Says Johnson on his latest blog post, which goes into much greater detail than the Times piece:
"I have pre-filtered the results by selecting quotes that interest me, and by archiving my own prose. The signal-to-noise ratio is so high because I've eliminated 99% of the noise on my own."
But it is significant that DEVONthink is not useful for searching entire books (the author's own manuscripts notwithstanding). Currently, the tool is ideal for locating chunks of text that fall within the "sweet spot" of 50-500 words. If your archives include entire book-length texts, then the honing power is diminished. DEVONthink is optimal as a clip searcher. File searching remains a frustrating enterprise.
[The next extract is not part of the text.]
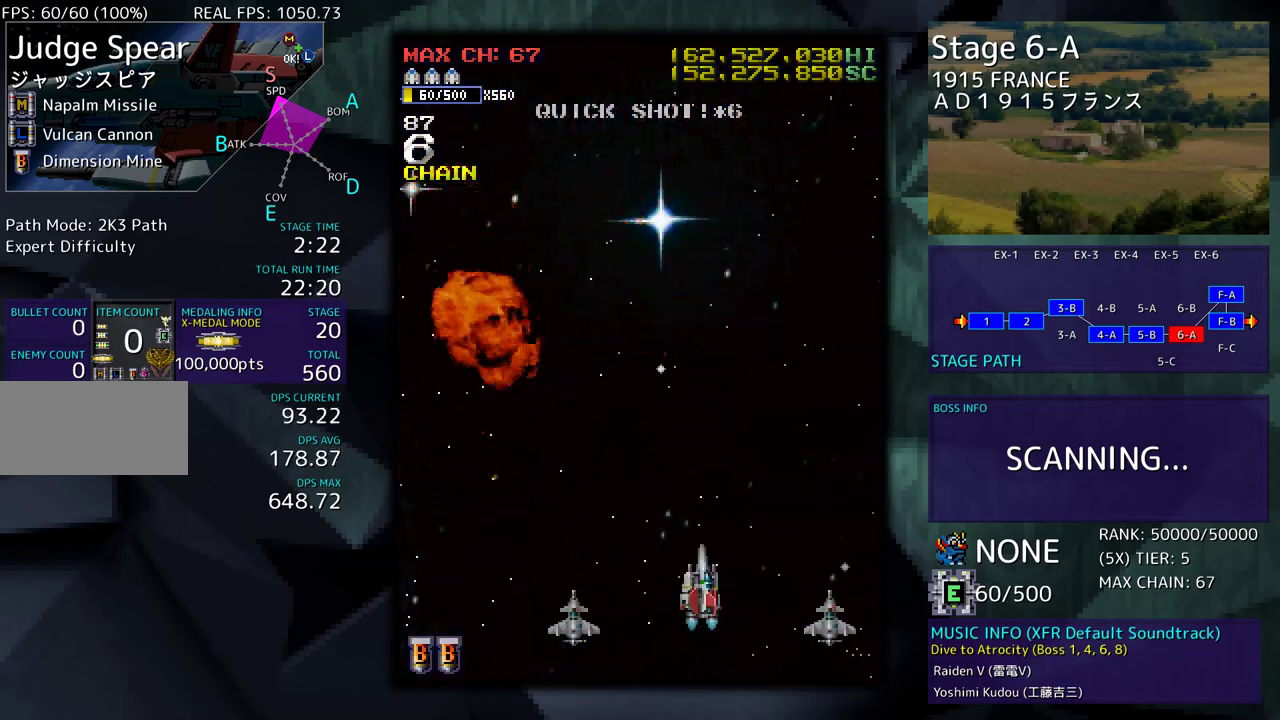
{"buttons": [], "events": [[100, "DPAD_UP", "up"]]}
Johnson makes note of this:
"So the proper unit for this kind of exploratory, semantic search is not the file, but rather something else, something I don't quite have a word for: a chunk or cluster of text, something close to those little quotes that I've assembled in DevonThink. If I have an eBook of Manual DeLanda's on my hard drive, and I search for "urban ecosystem" I don't want the software to tell me that an entire book is related to my query. I want the software to tell me that these five separate paragraphs from this book are relevant. Until the tools can break out those smaller units on their own, I'll still be assembling my research library by hand in DevonThink."
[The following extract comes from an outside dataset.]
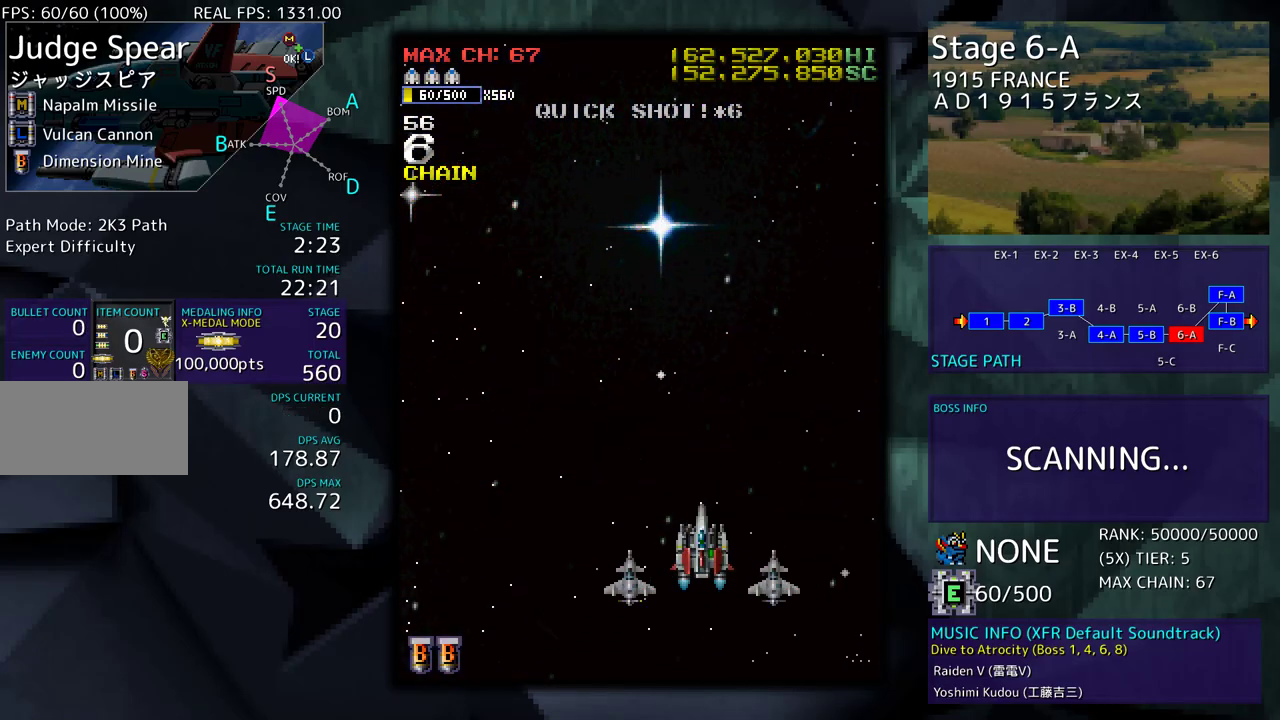
{"buttons": [], "events": [[117, "DPAD_LEFT", "down"], [300, "DPAD_LEFT", "up"]]}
Another point (from the Times piece) worth highlighting here, which relates to our discussion of the networked book:
"If these tools do get adopted, will they affect the kinds of books and essays people write? I suspect they might, because they are not as helpful to narratives or linear arguments; they're associative tools ultimately. They don't do cause-and-effect as well as they do 'x reminds me of y.' So they're ideally suited for books organized around ideas rather than single narrative threads: more 'Lives of a Cell' and 'The Tipping Point' than 'Seabiscuit.'"
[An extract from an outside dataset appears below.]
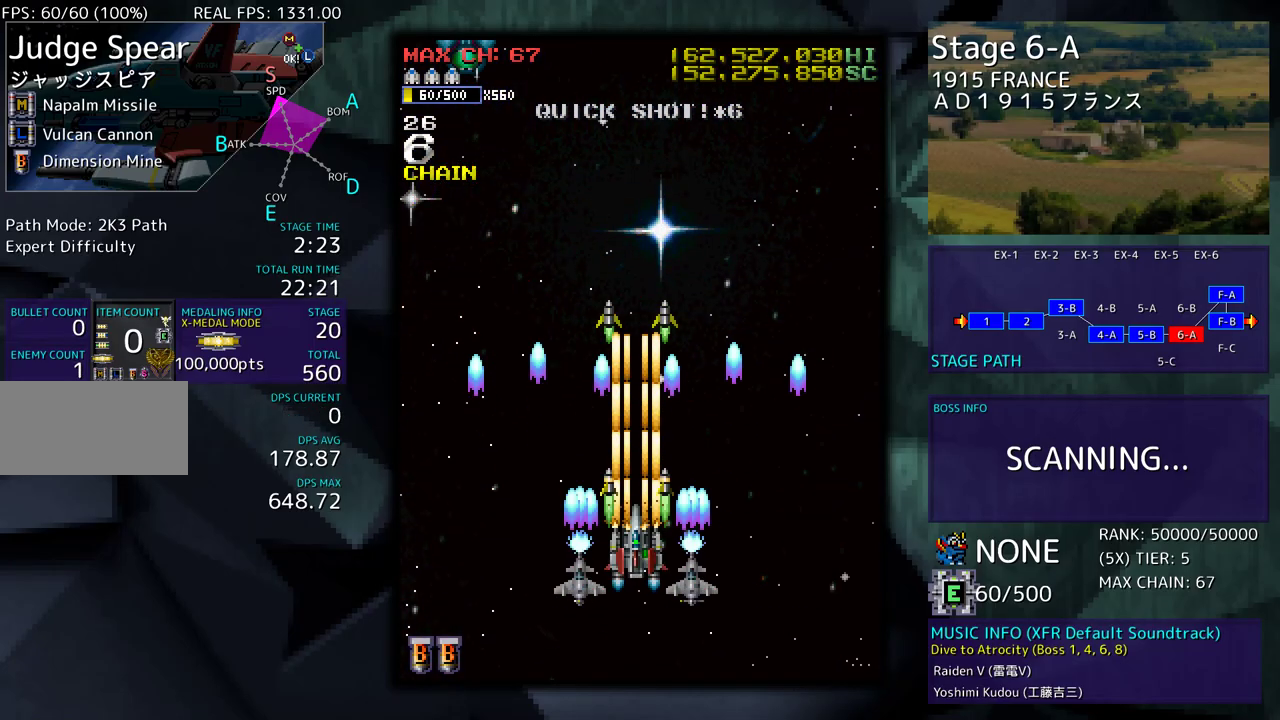
{"buttons": [], "events": [[117, "DPAD_LEFT", "down"], [433, "DPAD_DOWN", "down"], [433, "DPAD_LEFT", "up"], [500, "DPAD_DOWN", "up"]]}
And what about other forms of information - images, video, sound etc.? These media will come to play a larger role in the writing process, given the ease of processing them in a PC/web context. Images and music trump language in their associative power (a controversial assertion, please debate it!), and present us with layers of meaning that are harder to dissect, certainly by machine. It is an inchoate hound to be sure.